Düsseldorf – Neun Düsseldorferinnen und Düsseldorfer präsentieren am Samstag, 5. September, und Sonntag, 6. September 2026, ihre Gärten der Öffentlichkeit. Interessierte haben die Gelegenheit, die Vielfalt der Privatgärten in der Stadt kennenzulernen, Ideen, Tipps und Gartenkenntnisse auszutauschen und einander zu inspirieren.

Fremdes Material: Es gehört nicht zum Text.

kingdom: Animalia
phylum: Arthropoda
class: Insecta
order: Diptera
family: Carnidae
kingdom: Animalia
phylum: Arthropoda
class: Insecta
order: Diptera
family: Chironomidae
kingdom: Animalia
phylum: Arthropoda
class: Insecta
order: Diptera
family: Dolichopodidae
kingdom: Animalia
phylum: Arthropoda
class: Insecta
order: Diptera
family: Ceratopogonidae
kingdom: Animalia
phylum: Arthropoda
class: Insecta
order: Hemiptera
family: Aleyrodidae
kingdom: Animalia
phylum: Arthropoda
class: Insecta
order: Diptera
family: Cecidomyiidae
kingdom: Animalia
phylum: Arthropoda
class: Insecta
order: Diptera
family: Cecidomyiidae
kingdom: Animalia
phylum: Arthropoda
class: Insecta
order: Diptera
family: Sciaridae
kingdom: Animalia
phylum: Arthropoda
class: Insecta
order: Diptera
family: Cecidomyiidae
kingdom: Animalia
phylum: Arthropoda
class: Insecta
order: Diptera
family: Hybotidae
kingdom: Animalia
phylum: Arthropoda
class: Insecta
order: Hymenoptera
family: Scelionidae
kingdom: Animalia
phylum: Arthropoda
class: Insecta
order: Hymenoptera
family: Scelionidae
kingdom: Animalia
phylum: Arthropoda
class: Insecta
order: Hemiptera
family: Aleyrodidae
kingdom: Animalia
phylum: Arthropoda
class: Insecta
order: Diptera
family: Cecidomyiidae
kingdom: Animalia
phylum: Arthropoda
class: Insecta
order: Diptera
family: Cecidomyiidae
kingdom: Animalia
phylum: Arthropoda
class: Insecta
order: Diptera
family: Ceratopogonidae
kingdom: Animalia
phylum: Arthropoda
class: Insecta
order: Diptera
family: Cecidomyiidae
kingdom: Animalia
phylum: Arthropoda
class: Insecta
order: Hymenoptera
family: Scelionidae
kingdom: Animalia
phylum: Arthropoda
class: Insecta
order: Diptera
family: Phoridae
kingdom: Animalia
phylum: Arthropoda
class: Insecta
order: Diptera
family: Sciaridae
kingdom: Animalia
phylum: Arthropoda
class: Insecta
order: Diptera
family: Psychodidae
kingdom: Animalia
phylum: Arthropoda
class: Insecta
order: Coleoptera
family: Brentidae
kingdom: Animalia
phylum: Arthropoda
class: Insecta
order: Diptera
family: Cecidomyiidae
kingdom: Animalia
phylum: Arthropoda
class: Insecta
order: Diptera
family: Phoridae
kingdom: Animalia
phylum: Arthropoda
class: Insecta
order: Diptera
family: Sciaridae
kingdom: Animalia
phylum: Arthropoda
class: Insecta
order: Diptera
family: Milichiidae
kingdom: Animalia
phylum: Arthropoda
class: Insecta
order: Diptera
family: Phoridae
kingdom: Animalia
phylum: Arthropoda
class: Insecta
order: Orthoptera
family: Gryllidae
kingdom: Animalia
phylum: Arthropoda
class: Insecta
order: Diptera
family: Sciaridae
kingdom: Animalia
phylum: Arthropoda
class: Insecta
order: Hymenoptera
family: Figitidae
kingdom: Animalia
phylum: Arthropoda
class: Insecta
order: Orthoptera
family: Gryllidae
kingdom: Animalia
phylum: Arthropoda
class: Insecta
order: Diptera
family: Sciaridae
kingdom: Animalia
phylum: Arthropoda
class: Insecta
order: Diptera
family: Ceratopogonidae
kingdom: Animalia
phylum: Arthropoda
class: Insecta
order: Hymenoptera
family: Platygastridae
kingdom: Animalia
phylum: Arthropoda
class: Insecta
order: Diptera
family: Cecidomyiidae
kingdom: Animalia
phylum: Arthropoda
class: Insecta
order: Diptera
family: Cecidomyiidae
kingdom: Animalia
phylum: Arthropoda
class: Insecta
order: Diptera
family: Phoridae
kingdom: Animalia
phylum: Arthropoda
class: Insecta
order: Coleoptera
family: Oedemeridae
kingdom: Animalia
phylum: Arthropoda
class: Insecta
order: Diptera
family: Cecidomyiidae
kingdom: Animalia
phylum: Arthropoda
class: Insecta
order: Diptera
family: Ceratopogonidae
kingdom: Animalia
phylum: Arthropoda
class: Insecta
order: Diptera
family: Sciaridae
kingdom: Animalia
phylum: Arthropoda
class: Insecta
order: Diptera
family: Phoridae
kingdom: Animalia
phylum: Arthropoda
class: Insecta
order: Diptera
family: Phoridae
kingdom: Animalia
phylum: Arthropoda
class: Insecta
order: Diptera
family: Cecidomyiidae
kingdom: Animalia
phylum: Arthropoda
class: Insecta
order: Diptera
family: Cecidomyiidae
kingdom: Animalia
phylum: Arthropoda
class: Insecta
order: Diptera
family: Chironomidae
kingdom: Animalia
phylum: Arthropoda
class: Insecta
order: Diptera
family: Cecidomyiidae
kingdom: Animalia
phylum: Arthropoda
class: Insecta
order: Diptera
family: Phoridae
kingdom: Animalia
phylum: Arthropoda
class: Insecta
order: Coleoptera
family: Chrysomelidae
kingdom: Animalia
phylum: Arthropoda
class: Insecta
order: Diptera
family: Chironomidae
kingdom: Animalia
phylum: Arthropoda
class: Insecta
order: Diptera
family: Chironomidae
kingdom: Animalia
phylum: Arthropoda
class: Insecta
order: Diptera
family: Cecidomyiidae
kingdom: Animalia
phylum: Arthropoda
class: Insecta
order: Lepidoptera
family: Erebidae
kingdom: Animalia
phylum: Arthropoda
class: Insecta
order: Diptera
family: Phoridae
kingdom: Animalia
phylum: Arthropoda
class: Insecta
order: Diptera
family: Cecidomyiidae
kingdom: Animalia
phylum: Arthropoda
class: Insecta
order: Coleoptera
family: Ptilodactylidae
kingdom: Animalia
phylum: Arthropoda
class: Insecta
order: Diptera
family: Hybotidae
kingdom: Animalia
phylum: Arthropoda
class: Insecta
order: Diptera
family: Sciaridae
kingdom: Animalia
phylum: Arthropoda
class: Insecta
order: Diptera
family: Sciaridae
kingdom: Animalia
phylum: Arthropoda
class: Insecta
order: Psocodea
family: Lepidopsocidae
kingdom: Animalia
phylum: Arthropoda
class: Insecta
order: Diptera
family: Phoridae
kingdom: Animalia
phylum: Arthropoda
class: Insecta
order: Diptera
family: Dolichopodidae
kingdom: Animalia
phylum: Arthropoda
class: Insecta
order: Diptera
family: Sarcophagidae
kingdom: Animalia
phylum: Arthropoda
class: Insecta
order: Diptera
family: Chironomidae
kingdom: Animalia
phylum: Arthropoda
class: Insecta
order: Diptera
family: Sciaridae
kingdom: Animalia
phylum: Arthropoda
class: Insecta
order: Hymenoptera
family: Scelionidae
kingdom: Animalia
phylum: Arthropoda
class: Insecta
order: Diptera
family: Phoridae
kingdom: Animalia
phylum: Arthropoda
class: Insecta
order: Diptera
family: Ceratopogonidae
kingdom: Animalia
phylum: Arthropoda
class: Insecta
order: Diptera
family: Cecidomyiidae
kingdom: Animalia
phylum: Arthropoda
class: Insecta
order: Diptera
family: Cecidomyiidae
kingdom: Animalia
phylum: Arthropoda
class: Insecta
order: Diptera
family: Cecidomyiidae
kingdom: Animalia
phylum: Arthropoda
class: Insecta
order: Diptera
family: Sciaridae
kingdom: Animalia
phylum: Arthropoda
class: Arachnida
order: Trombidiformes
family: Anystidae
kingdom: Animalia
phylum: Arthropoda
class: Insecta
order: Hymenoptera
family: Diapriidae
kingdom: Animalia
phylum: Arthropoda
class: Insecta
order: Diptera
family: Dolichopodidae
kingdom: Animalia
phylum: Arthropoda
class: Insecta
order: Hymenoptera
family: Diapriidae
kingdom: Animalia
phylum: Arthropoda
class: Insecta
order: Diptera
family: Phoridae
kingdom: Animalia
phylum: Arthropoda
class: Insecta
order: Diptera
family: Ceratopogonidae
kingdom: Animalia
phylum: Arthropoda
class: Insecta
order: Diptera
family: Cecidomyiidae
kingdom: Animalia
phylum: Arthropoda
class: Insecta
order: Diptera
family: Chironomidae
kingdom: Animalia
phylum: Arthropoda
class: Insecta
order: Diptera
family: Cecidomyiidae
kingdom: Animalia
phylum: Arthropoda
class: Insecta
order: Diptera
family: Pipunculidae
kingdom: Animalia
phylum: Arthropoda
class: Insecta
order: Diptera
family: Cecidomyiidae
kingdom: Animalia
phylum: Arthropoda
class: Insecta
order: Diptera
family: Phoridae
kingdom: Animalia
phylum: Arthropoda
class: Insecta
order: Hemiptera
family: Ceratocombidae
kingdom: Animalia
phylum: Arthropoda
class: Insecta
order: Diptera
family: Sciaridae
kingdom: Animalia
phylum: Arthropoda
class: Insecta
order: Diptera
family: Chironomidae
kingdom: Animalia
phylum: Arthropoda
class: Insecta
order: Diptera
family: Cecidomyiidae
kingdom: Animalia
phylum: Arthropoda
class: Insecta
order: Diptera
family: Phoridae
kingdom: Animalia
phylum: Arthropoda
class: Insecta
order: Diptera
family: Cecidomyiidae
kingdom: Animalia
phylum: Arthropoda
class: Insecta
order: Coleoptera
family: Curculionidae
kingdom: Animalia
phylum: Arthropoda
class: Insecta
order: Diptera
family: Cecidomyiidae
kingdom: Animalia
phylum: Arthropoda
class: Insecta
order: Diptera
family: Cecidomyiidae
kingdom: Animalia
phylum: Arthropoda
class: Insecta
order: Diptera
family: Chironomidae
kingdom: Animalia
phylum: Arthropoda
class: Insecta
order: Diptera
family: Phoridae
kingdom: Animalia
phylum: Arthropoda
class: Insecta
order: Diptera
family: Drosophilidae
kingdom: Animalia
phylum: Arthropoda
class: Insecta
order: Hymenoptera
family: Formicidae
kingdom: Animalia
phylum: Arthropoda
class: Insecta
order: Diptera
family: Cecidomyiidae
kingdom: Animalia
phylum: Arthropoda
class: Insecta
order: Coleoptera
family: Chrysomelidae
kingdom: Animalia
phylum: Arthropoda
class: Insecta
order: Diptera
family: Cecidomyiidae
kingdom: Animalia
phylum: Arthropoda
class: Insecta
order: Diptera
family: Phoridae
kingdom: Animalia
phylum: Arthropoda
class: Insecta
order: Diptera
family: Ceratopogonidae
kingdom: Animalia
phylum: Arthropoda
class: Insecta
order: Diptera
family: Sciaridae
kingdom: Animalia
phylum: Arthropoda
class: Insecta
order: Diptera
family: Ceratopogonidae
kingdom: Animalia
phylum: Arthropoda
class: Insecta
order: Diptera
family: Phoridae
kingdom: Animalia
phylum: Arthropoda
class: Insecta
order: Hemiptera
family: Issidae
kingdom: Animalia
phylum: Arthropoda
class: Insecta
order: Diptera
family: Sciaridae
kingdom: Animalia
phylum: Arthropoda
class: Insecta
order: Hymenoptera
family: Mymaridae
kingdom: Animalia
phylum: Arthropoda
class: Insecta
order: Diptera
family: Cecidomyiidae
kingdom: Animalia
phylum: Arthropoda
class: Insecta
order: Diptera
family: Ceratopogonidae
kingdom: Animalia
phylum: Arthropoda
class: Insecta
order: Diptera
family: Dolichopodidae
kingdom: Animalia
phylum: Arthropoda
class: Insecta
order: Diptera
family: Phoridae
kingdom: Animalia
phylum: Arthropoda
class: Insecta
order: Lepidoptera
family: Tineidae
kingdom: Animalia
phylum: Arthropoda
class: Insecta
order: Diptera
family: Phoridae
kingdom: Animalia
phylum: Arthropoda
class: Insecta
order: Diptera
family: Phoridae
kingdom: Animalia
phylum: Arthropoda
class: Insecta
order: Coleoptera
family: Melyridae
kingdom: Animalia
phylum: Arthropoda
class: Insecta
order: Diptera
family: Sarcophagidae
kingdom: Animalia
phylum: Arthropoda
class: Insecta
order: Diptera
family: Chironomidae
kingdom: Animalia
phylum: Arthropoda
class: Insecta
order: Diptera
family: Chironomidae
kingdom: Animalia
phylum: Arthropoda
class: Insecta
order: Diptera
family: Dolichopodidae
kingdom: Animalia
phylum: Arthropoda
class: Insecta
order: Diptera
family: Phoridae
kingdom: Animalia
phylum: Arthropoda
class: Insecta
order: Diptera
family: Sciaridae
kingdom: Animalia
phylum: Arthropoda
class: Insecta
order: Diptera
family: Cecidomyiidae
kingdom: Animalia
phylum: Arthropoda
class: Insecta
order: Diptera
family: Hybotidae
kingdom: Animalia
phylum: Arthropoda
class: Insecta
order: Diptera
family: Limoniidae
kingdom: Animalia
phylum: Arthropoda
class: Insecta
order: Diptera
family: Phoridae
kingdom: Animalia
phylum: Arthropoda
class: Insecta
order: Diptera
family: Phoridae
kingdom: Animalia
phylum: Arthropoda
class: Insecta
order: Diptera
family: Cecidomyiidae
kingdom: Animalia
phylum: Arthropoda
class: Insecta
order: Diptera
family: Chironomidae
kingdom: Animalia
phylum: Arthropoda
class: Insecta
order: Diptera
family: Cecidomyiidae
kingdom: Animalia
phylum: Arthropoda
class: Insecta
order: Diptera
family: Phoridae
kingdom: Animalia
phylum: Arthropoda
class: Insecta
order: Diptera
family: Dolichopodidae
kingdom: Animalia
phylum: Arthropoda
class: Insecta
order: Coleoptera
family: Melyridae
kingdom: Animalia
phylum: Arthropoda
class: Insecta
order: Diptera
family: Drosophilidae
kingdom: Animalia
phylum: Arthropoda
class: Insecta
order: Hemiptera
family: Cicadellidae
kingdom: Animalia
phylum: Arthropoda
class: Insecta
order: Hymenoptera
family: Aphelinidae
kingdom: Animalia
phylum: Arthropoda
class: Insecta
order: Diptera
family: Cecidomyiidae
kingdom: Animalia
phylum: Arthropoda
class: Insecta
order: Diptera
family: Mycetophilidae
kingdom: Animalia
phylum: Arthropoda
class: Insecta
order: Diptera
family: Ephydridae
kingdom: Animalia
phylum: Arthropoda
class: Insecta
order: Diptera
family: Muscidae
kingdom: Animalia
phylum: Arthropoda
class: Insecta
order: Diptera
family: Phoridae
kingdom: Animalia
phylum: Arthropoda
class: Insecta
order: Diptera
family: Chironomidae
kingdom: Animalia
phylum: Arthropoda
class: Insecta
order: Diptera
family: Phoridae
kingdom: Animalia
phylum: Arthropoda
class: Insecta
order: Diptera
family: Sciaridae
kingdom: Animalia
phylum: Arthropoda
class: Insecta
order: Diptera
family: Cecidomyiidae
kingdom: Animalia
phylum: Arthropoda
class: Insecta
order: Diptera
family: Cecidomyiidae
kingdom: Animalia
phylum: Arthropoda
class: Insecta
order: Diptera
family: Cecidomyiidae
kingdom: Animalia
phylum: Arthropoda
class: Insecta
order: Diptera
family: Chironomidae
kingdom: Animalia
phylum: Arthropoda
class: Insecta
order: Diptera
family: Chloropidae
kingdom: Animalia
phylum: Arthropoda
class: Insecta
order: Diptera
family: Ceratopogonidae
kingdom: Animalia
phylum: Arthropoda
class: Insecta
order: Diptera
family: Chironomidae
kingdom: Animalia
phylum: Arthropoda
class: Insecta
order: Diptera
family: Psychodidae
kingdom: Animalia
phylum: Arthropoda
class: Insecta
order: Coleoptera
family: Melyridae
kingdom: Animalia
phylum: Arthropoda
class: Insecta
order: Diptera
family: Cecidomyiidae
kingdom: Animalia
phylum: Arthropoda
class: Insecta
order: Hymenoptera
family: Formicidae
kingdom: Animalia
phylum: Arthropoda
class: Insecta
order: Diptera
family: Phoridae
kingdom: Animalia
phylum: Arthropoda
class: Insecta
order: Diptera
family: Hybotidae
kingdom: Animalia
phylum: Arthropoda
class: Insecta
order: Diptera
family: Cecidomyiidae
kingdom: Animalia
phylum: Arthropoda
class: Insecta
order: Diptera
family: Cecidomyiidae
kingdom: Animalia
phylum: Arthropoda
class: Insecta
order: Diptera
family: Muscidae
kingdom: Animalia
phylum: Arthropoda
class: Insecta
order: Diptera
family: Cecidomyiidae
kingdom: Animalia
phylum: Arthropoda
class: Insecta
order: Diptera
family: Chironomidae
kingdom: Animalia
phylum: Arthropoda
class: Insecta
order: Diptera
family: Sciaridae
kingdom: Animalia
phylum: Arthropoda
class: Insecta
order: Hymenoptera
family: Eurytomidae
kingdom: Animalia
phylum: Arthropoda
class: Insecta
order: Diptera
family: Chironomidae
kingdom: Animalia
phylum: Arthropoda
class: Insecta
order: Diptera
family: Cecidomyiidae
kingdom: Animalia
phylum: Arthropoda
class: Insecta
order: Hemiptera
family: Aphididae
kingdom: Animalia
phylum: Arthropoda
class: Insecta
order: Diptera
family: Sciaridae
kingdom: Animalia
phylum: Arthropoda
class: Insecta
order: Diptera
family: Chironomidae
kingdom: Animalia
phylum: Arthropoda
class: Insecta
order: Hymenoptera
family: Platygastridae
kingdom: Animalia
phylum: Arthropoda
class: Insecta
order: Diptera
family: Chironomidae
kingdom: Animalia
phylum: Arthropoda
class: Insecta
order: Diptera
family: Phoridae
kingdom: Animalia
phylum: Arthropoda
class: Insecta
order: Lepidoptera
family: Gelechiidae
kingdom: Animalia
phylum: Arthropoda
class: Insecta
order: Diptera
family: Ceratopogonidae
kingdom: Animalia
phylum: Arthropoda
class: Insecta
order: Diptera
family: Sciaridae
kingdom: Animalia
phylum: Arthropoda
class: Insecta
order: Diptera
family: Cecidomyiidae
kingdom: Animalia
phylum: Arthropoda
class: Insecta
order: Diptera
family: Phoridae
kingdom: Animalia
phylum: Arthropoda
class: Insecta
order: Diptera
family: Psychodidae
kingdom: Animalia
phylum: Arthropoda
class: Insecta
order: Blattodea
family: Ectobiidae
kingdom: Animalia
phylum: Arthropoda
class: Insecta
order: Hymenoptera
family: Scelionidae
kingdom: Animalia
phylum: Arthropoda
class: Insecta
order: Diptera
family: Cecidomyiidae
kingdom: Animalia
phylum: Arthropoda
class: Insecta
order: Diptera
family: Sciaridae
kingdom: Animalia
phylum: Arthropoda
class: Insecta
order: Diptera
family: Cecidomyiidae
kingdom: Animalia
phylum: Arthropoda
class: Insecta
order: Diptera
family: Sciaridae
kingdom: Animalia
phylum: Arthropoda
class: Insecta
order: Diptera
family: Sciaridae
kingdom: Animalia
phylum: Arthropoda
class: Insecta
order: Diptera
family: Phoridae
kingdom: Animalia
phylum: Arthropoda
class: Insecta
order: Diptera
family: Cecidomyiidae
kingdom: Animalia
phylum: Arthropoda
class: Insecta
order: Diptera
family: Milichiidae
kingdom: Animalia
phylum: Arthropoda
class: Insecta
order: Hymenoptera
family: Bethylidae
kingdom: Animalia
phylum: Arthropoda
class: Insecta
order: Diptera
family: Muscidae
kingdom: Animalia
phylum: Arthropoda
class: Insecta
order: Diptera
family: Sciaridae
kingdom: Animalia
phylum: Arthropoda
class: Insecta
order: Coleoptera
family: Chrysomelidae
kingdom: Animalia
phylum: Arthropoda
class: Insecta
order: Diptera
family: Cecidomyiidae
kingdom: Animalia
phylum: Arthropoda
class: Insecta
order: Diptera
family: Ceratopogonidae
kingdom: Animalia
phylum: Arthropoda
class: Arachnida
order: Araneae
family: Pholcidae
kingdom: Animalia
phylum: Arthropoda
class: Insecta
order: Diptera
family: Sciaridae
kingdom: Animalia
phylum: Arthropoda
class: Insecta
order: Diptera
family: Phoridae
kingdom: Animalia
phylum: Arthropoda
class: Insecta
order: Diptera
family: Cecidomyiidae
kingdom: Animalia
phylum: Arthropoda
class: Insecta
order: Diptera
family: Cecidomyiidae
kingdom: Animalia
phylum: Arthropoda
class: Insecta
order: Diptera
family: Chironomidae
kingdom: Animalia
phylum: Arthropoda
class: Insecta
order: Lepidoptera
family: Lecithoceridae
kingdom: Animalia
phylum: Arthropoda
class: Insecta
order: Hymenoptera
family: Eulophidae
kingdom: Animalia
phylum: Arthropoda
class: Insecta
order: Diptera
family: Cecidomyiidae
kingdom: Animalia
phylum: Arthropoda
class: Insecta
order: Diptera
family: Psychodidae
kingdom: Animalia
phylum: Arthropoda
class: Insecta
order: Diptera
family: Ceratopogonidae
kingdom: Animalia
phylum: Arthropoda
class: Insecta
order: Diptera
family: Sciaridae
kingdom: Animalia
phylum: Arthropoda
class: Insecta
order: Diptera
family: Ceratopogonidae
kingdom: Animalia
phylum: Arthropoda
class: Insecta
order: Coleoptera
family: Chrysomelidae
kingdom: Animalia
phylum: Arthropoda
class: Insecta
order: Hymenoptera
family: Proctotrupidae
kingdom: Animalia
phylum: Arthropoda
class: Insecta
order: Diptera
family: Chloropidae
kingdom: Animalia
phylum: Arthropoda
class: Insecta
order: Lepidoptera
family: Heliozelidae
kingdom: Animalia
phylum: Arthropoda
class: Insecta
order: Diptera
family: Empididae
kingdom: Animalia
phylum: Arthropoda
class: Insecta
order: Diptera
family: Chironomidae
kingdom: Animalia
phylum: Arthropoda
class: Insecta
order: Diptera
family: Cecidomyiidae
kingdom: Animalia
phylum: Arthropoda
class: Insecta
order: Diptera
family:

Das Spektrum der teilnehmenden Gärten reicht von naturnahen Gärten über Kräutergärten bis hin zu frei gestalteten Gärten. Besuchende können zum Beispiel aufwendig gestaltete Themengärten und Staudenbeete, aber auch Natur- und Gemüsegärten sehen. Eine Übersicht über die in Düsseldorf geöffneten Gärten mit ihren jeweiligen Terminen steht online zur Verfügung unter: www.duesseldorf.de/stadtgruen/freizeit/gartenpforte
„Die ‚Offene Gartenpforte‘ macht sichtbar, wie vielfältig und ideenreich die Gartenkultur in Düsseldorf ist. Die teilnehmenden Gartenbesitzerinnen und Gartenbesitzer öffnen nicht nur ihre Gärten, sondern teilen auch ihr Wissen und ihre Erfahrungen. So entstehen Begegnungen, die Menschen miteinander verbinden und zugleich zeigen, welchen wertvollen Beitrag private Gärten für Natur, Artenvielfalt und ein lebenswertes Stadtklima leisten“, sagt Umweltdezernent Jochen Kral.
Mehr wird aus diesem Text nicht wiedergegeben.